Mark Pestronk
Mark Pestronk

Q: I know that you represent leisure agencies, host agencies, travel management companies, online travel agencies, brick-and-mortar agencies, home-based agencies, wholesalers, consolidators, tour operators and other kinds of travel sellers. I know they are all suffering because of Covid-19, but which ones would you say are suffering the most, and what advice can you give them?

A: Most travel sellers have relatively low fixed costs, so they probably can survive with little or no sales through mid-2021, when business should pick up again. Meanwhile, they can conserve cash and possibly borrow more if the government renews the Paycheck Protection Program.

Of all my clients, those that are in the most trouble are the tour operators. They not only have little or no sales, but they also face client demands for refunds of money that they do not have because they have paid their suppliers, which generally refuse to make refunds.

Since most clients pay by credit card, many of them have initiated chargebacks that the operators cannot often defend against. In some of these cases, the client first agreed to a future credit and then changed their mind.

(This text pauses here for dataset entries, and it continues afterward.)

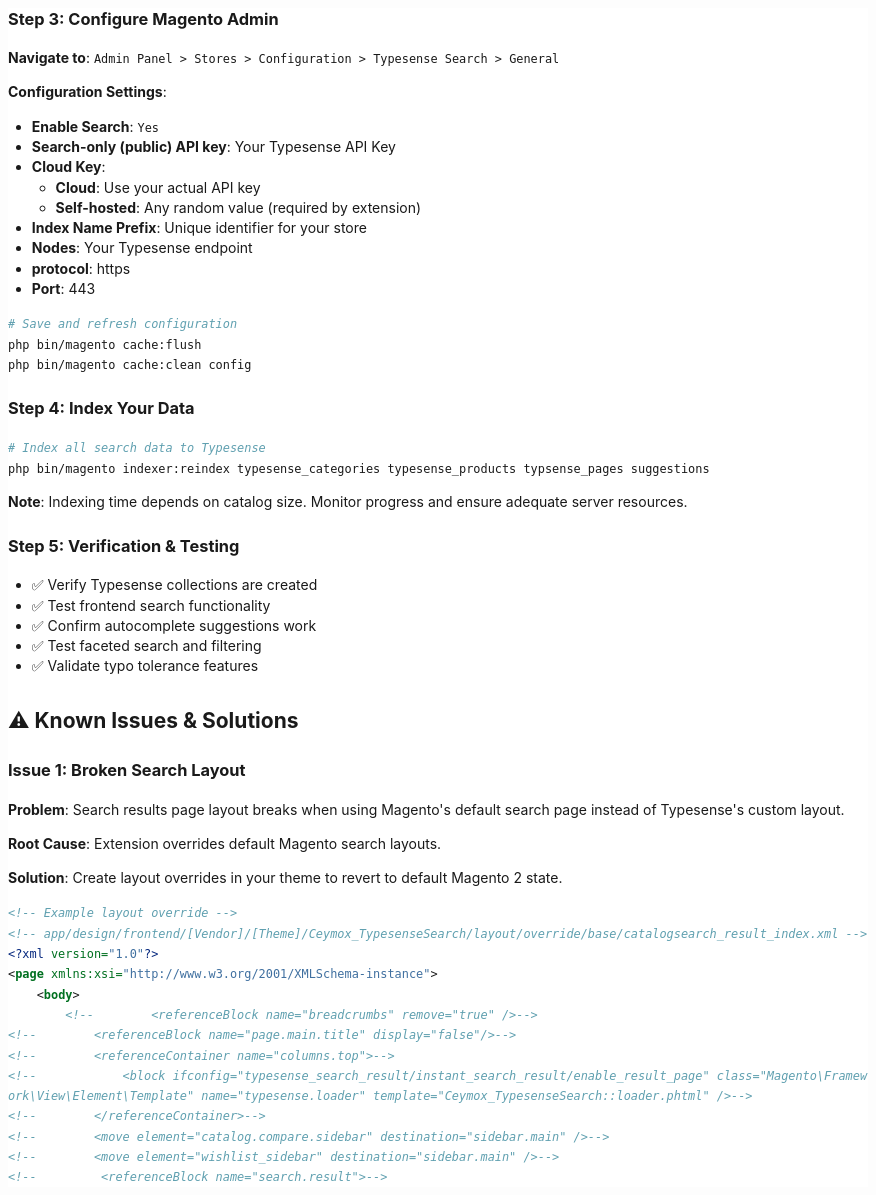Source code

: ### Step 3: Configure Magento Admin

**Navigate to**: `Admin Panel > Stores > Configuration > Typesense Search > General`

**Configuration Settings**:
- **Enable Search**: `Yes`
- **Search-only (public) API key**: Your Typesense API Key
- **Cloud Key**: 
  - **Cloud**: Use your actual API key
  - **Self-hosted**: Any random value (required by extension)
- **Index Name Prefix**: Unique identifier for your store
- **Nodes**: Your Typesense endpoint
- **protocol**: https
- **Port**: 443

```bash
# Save and refresh configuration
php bin/magento cache:flush
php bin/magento cache:clean config
```

### Step 4: Index Your Data

```bash
# Index all search data to Typesense
php bin/magento indexer:reindex typesense_categories typesense_products typsense_pages suggestions
```

**Note**: Indexing time depends on catalog size. Monitor progress and ensure adequate server resources.

### Step 5: Verification & Testing

- ✅ Verify Typesense collections are created
- ✅ Test frontend search functionality
- ✅ Confirm autocomplete suggestions work
- ✅ Test faceted search and filtering
- ✅ Validate typo tolerance features

## ⚠️ Known Issues & Solutions

### Issue 1: Broken Search Layout

**Problem**: Search results page layout breaks when using Magento's default search page instead of Typesense's custom layout.

**Root Cause**: Extension overrides default Magento search layouts.

**Solution**: Create layout overrides in your theme to revert to default Magento 2 state.

```xml
<!-- Example layout override -->
<!-- app/design/frontend/[Vendor]/[Theme]/Ceymox_TypesenseSearch/layout/override/base/catalogsearch_result_index.xml -->
<?xml version="1.0"?>
<page xmlns:xsi="http://www.w3.org/2001/XMLSchema-instance">
    <body>
        <!--        <referenceBlock name="breadcrumbs" remove="true" />-->
<!--        <referenceBlock name="page.main.title" display="false"/>-->
<!--        <referenceContainer name="columns.top">-->
<!--            <block ifconfig="typesense_search_result/instant_search_result/enable_result_page" class="Magento\Framework\View\Element\Template" name="typesense.loader" template="Ceymox_TypesenseSearch::loader.phtml" />-->
<!--        </referenceContainer>-->
<!--        <move element="catalog.compare.sidebar" destination="sidebar.main" />-->
<!--        <move element="wishlist_sidebar" destination="sidebar.main" />-->
<!--         <referenceBlock name="search.result">-->
```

Operators have tried to rely on their change, rescheduling and vague force majeure clauses in their terms and conditions, but the credit card companies have mostly sided with the client and taken the money from the operator's account. If there is no money left, the bank can close the account or cancel the operator's merchant agreement.

To win against a chargeback, operators need to comply with the criteria that I covered in my May 25 Legal Briefs column "How to ensure you win chargeback disputes." In a nutshell, your no-refund (or limited refund) terms must be explicit, and you must show that the client agreed to them. Unfortunately, until Covid-19, the terms and conditions of most operators did not meet these criteria. I hope that, by the time sales start picking up, operators will have revised their terms and conditions to comply.

You cannot legally change your refund policy for existing bookings merely by posting them online, even if your terms stated that you can change them at any time, as you cannot apply the change retroactively. However, you can try to make clients agree to the new terms as a condition of accepting a future credit.

Even where clients have agreed to a future credit, an operator's financial position does not improve all that much, since the operator has agreed to what may amount to a trip paid for by the operator and not the client. Further, some clients will never take that future trip and will want a refund eventually.

Nevertheless, postponing the obligation is certainly better than having to make a refund, so encouraging the client to take a future credit seems to be the best advice, if you might otherwise have to make a refund. Like cruise lines, operators sometimes have to offer a bonus credit of, say, 125% of what the client paid or another bonus of some kind.